● **The problem**: Ignoring every picture, transcribe the data in full as it stands.

● **Data excerpt**:
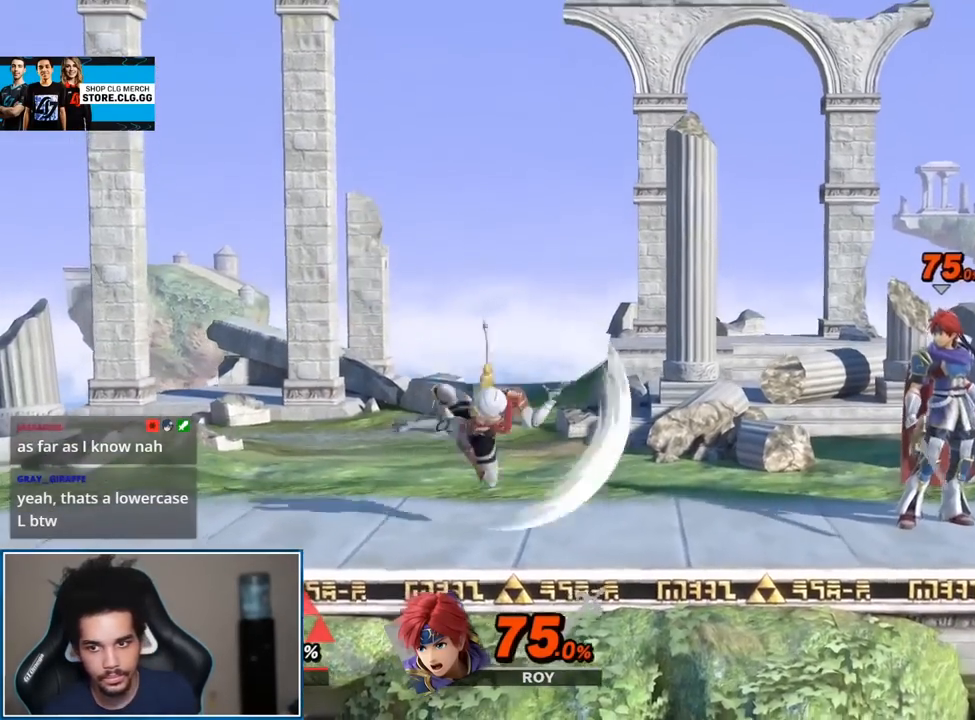
{"buttons": ["L1"], "left_stick": "right", "right_stick": "center", "events": [[50, "left_stick", "right"], [417, "L1", "down"]]}
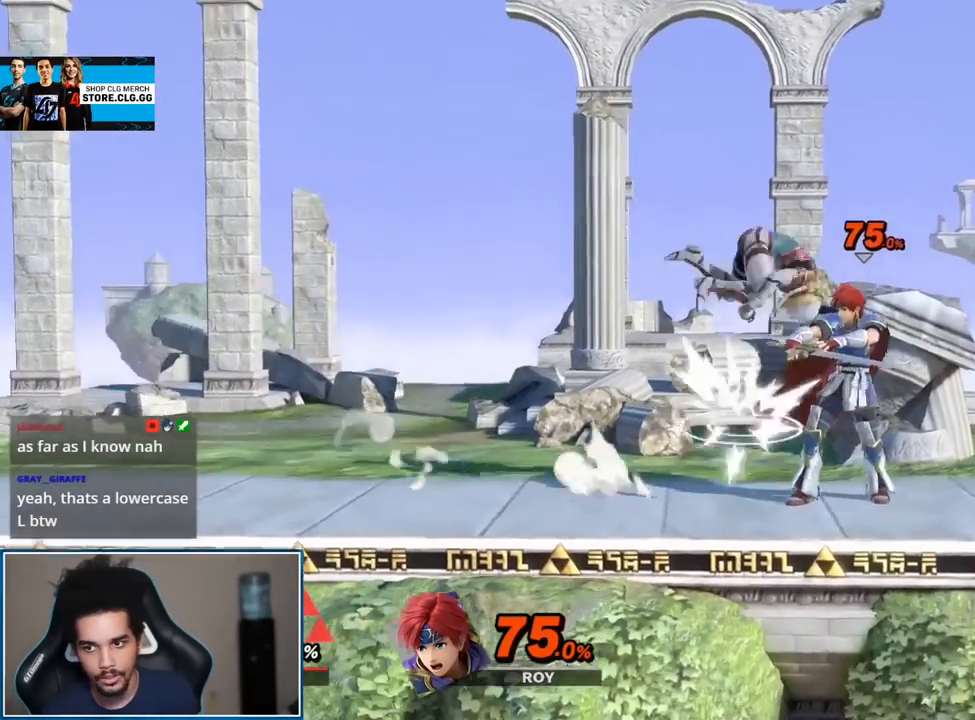
{"buttons": [], "left_stick": "down", "right_stick": "center", "events": [[17, "L1", "up"], [50, "left_stick", "left"], [200, "left_stick", "up-left"], [367, "left_stick", "down"]]}
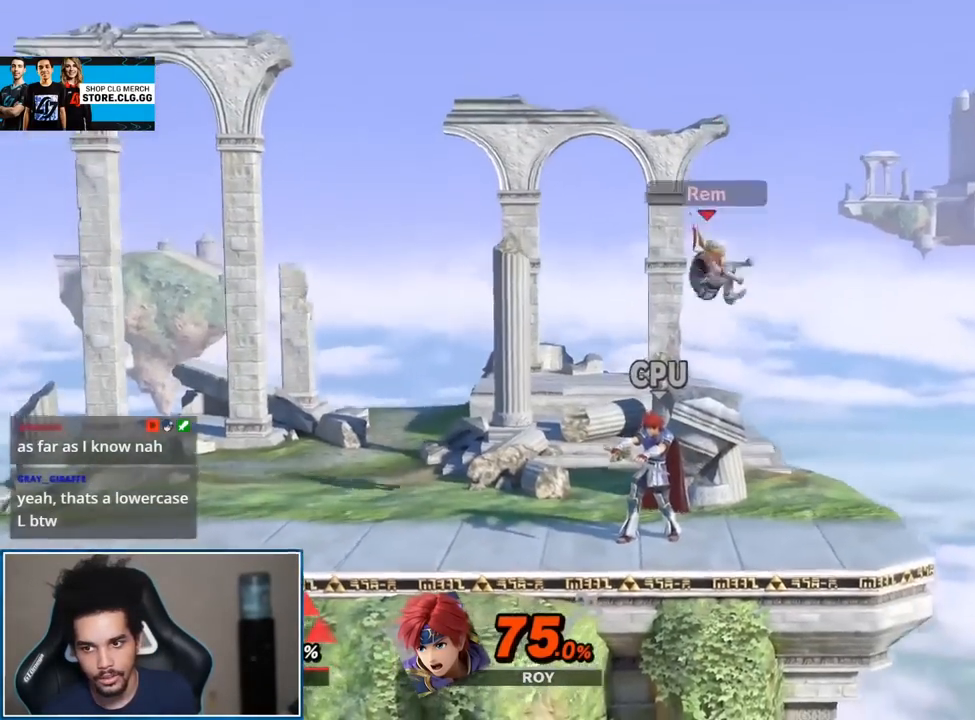
{"buttons": [], "left_stick": "right", "right_stick": "center", "events": [[17, "left_stick", "center"], [233, "left_stick", "left"], [300, "L1", "down"], [400, "L1", "up"], [400, "left_stick", "center"], [483, "left_stick", "right"]]}
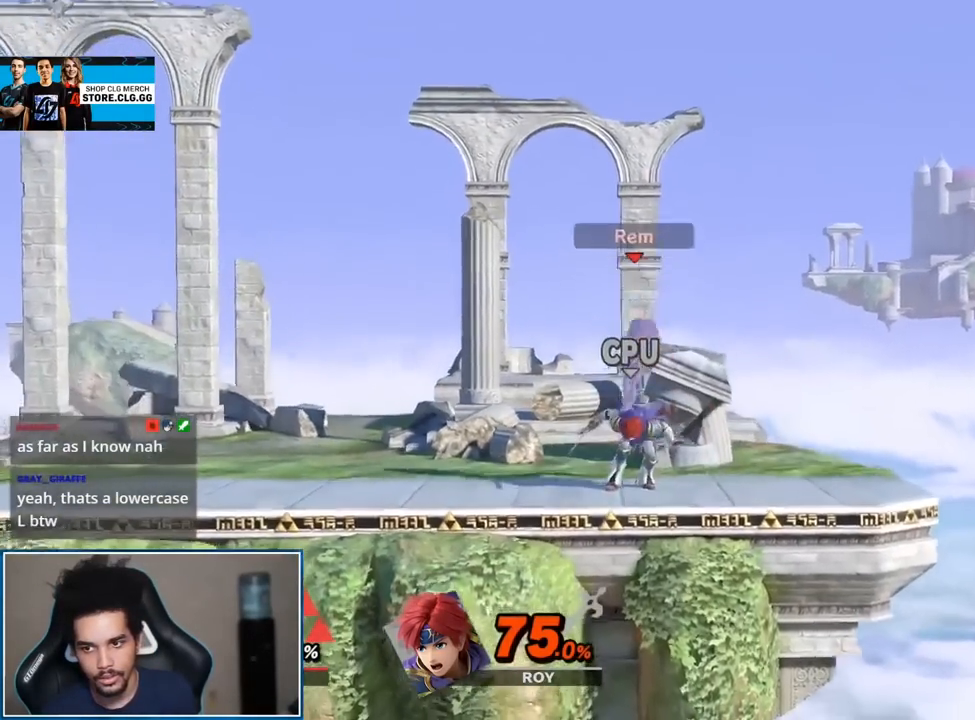
{"buttons": [], "left_stick": "down-left", "right_stick": "center", "events": [[150, "left_stick", "up"], [200, "left_stick", "up-left"], [333, "left_stick", "down-left"]]}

● **Problem solution**:
{"buttons": ["L1"], "left_stick": "right", "right_stick": "center", "events": [[50, "left_stick", "right"], [417, "L1", "down"]]}
{"buttons": [], "left_stick": "down", "right_stick": "center", "events": [[17, "L1", "up"], [50, "left_stick", "left"], [200, "left_stick", "up-left"], [367, "left_stick", "down"]]}
{"buttons": [], "left_stick": "right", "right_stick": "center", "events": [[17, "left_stick", "center"], [233, "left_stick", "left"], [300, "L1", "down"], [400, "L1", "up"], [400, "left_stick", "center"], [483, "left_stick", "right"]]}
{"buttons": [], "left_stick": "down-left", "right_stick": "center", "events": [[150, "left_stick", "up"], [200, "left_stick", "up-left"], [333, "left_stick", "down-left"]]}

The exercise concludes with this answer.